During simulation, why do flip-flops take the value preceding the transition while conditional(if) statements take the value after the transition?

0
votes

As you can see in the cursor below, the if statement looks AFTER the transition (it sees rst = 0 and thus sets a equal to in) rather than seeing rst = 1.

BUT it can also be seen that c takes the value of a BEFORE the transition.

I am wondering why this is. Suppose you want to gate a register with an enable that is delayed on clock cycle, then you can not use if (enable_delayed) because (ideally) the falling transition will happen on the rising edge of the clock and thus not be detected in simulation.

I have not had success finding my problem online.
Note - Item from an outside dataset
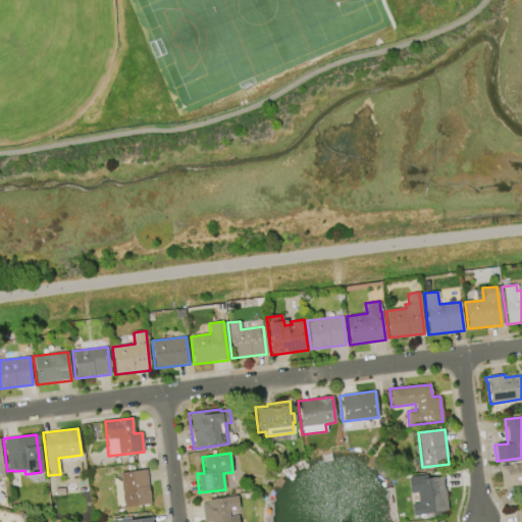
[(500,466),(521,463),(521,506),(520,507),(517,484),(502,486),(500,466)]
It is hard to explain and search for. Thanks for the help. enter image description here

Code:

module project_test 
( input logic clk, rst, 
    input logic in,
    output logic a,
    output logic b,
    output logic c
);

always@(posedge clk) 
    if(rst) a <= 1'b0;
    else    a <= in;
always@(posedge clk) 
    if(a) b <= a;
always@(posedge clk) 
    c <= a;

endmodule: project_test
1
verilogsystem-verilog

1 Answers

1
votes

My guess would be you are setting rst earlier than you think and it is already 0 when the logic inside the module observes the positive clk edge.

If you were to set rst to 0 as a result of a @(posedge clk) things would work as you expect, but I suspect rst is being changed in parallel with clk.

When debugging this sort of thing, I always try to delay the assignment of the values. That is, in your module here replace <= with <= #1 .